Mark 6:32-34 “So they went away by themselves in a boat to a solitary place. But many who saw them leaving recognized them and ran on foot from all the towns and got there ahead of them. When Jesus landed and saw a large crowd, he had compassion on them, because they were like sheep without a shepherd.”
Ever had a vacation ruined because you couldn’t get away? Jesus described the people coming to him as “sheep without a shepherd.” This isn’t the only time it’s used in the gospels. This is what Jesus found when he came to earth: sheep without a shepherd.
Some of the sheep were wandering in the direction of self-righteousness. For them, faith and religion had become a “do-it-yourself” project. We may know better than that, we think. We understand that “salvation” isn’t a do-it-yourself project. Jesus would have you know that the spiritual life isn’t one, either. Too many self-help books from the Christian bookstore, too many TV preachers preaching moral living, may give us the idea that after the cross, and after conversion, it is more or less up to us to get our acts together and do the right thing. That’s all sheep, no Shepherd. That’s not how it works. We always need the Shepherd with us, sometimes to direct us, but more often to carry us on his shoulders.
Other sheep had given up on faith and religion (or never tried it at all). We hear of Jesus being a friend to prostitutes, and tax collectors, and sinners. That doesn’t mean he approved of their life choices. He was there to change them. He was there to change their minds about sin, and then introduce them to this powerful thing called grace. We are surrounded by people like that today. “I’m not interested in church.” “I’m not religious, but spiritual.” “I’m not a fan of organized religion.” They have no Shepherd. They have no idea of the problem with the direction they are going.
In general, Jesus came to people who didn’t get it. There was so much they didn’t know. So what did he do? Mock them in Facebook and Twitter posts? Call into talk radio shows and gripe about them there? Write them off and leave them alone?
“He had compassion on them, because they were like sheep without a shepherd.” Jesus had compassion. You see, the God we worship is not an otherworldly bookkeeper sitting far away in a little cubicle somewhere, making sure everyone’s accounts are balanced. He isn’t a cosmic bureaucrat enforcing policies handed down to him from above, affecting the lives of people he will never meet.

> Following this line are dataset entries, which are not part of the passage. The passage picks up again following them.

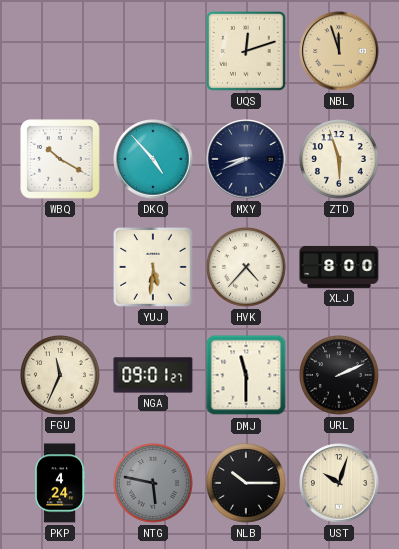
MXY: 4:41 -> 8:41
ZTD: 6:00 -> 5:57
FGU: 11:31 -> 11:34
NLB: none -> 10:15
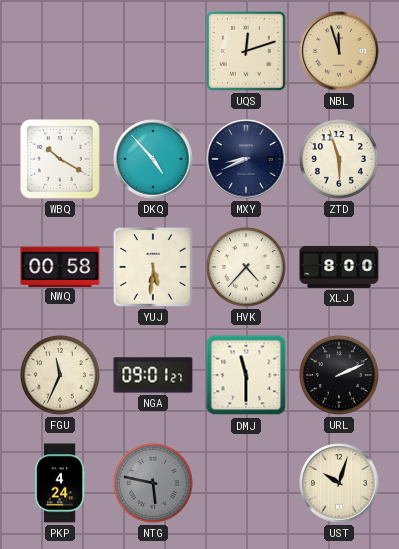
NWQ: none -> 00:58
NLB: 10:15 -> none
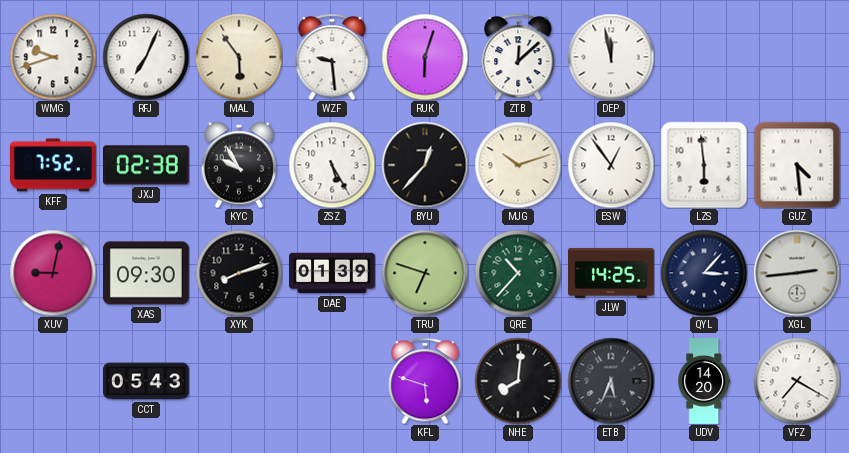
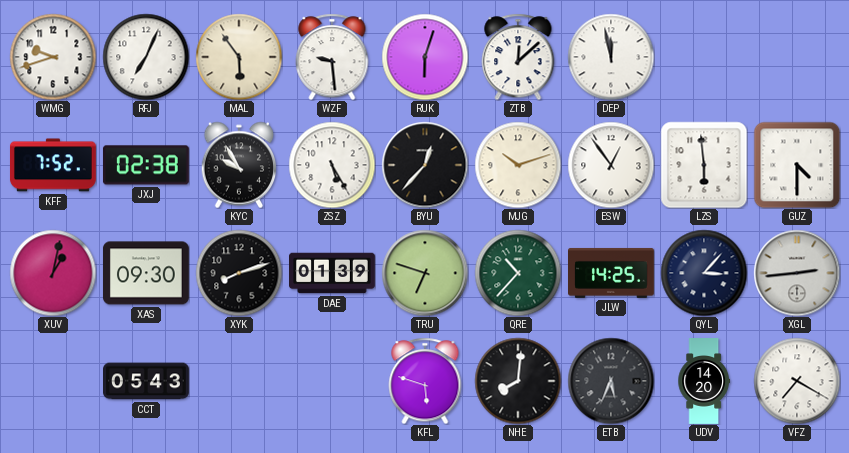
GUZ: 4:29 -> 4:30
XUV: 9:02 -> 1:02
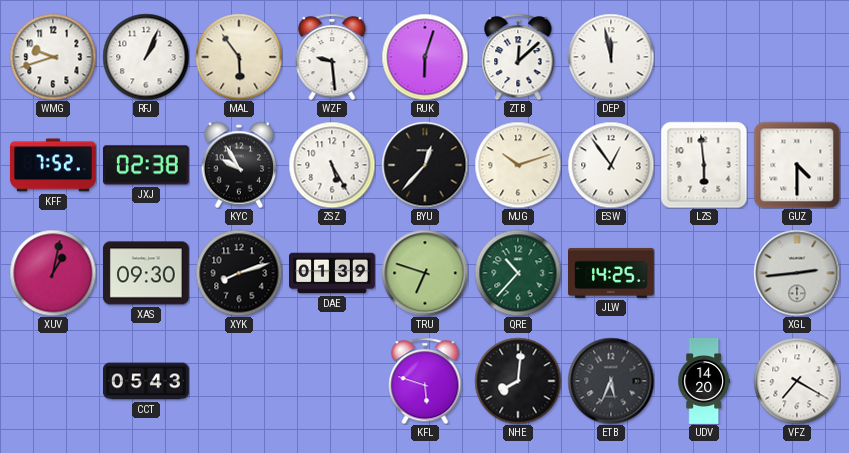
RFJ: 7:04 -> 1:04
QYL: 3:07 -> none
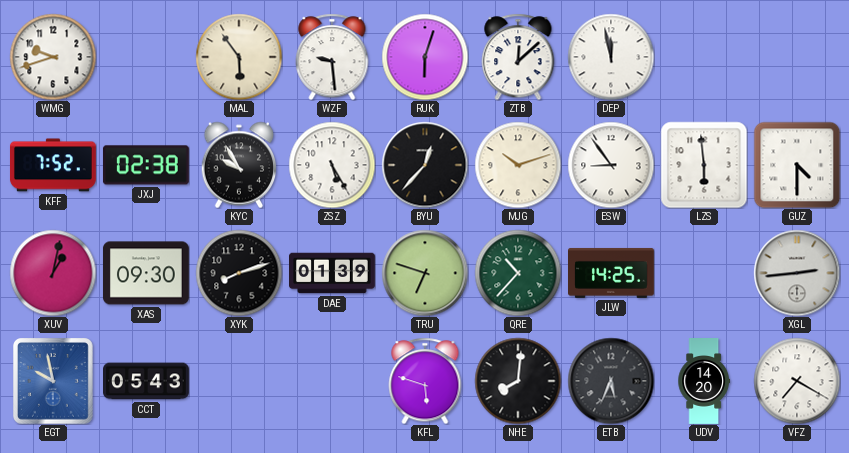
RFJ: 1:04 -> none
ESW: 12:54 -> 8:54
EGT: none -> 9:58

The God we worship sees the heart’s true need. He sees our misery, even the misery that is self-inflicted. It saddens him. He genuinely feels our pain. And he is moved. He wants to help us from the heart. It is his deepest desire to bring us relief. We know this is true, because Jesus is that God.
That compassion sends him to work. “So he began teaching them many things.” Many of the people in this crowd likely came to Jesus for no other reason than that they wanted a miracle. The other gospels tell us so. Some might have wanted just to see the magic show. Jesus did some miracles on this day.
But the deeper need was to teach them. Faith and religion are not about being entertained, or finding an easier life. They are about finding real help for our hearts in a life that isn’t easy or entertaining. They are about finding that help in the grace and forgiveness of a loving God who cared enough to come here, and live here, and die here to rescue us from our sins. He rose again to give us an infinitely better life on the other side of death. This is the good word on which hungry souls feed. This is our hearts true need–to be fed by the Good Shepherd who has compassion on his sheep.
There are days when I think I need a better car, or a long loud scream, or a million dollars. What I really need is the same thing everyone else needs. I need Jesus to be my Shepherd, who sees me, and provides the food my heart needs.